SELECTED PASSAGE
(begin)
The SEC issued two pieces of guidance on special purpose acquisition companies, or SPACs. One piece, styled as a statement by Paul Munter, Acting Chief Accountant, speaks to financial reporting and auditing considerations of companies merging with SPACs. The other statement, issued by the Division of Corporation Finance, is labeled “Staff Statement on Select Issues Pertaining to Special Purpose Acquisition Companies.”
As to financial reporting and auditing matters the SEC notes, among other things:
- Companies acquired by SPACs need to be prepared to transition from being a private company to a public company very quickly. Do not underestimate the challenges.
- The combined public company should have finance and accounting professionals with sufficient knowledge of the relevant reporting requirements, including the applicable accounting requirements, and the appropriate staffing to meet deadlines for required current and periodic reports. In particular, there are matters that require significant judgement in accounting for the merger with the SPAC.
- It is important for target companies to understand internal control over financial reporting and disclosure controls and procedures and have a plan in place for the combined public company to comply with those requirements on a timely basis.
- Clear and candid communications between the audit committee, auditor, and management are important for setting expectations and proactively engaging as reporting, control, or audit issues arise during and after the merger process.
(end)
THE TASKS
1. Reproduce the SPAC guidance passage from "As to financial" to "a timely basis.", substituting "merged public company" for "combined public company".
2. According to the SPAC guidance passage, which body issued the "Staff Statement on Select Issues Pertaining to Special Purpose Acquisition Companies"?

Dataset records:
(begin)
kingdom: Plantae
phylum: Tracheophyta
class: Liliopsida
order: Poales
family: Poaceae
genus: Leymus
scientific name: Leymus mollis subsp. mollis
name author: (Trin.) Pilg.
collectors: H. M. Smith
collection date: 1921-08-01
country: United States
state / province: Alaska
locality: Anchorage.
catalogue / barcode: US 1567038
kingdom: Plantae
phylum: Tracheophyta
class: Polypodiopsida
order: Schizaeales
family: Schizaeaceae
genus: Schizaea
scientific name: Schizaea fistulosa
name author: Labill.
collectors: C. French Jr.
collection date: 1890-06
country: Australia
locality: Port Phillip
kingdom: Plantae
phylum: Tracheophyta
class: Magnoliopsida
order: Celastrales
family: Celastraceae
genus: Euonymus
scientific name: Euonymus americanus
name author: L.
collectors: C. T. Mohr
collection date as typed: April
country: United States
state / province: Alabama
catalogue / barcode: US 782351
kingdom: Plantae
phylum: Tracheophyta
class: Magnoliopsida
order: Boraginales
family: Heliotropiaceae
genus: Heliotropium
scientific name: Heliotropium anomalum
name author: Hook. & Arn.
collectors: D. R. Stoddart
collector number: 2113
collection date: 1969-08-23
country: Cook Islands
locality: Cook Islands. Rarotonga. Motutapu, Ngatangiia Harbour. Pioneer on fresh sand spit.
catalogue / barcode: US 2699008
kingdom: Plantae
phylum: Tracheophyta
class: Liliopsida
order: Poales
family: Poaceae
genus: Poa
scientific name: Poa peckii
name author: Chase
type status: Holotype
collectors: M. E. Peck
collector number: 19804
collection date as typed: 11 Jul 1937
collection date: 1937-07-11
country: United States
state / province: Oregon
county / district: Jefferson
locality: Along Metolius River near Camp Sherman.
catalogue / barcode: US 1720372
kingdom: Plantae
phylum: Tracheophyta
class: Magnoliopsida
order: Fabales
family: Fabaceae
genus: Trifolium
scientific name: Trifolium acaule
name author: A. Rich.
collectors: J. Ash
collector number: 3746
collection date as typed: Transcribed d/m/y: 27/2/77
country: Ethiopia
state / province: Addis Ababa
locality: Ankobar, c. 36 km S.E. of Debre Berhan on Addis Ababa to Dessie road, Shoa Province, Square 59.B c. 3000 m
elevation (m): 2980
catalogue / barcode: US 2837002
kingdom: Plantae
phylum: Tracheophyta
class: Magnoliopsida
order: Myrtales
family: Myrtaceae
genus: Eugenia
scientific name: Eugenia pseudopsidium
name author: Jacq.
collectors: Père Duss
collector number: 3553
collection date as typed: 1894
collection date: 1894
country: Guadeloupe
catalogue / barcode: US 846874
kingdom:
(end)
EXPECTED RESPONSES
1.
As to financial reporting and auditing matters the SEC notes, among other things:
- Companies acquired by SPACs need to be prepared to transition from being a private company to a public company very quickly. Do not underestimate the challenges.
- The merged public company should have finance and accounting professionals with sufficient knowledge of the relevant reporting requirements, including the applicable accounting requirements, and the appropriate staffing to meet deadlines for required current and periodic reports. In particular, there are matters that require significant judgement in accounting for the merger with the SPAC.
- It is important for target companies to understand internal control over financial reporting and disclosure controls and procedures and have a plan in place for the merged public company to comply with those requirements on a timely basis.

2. The Division of Corporation Finance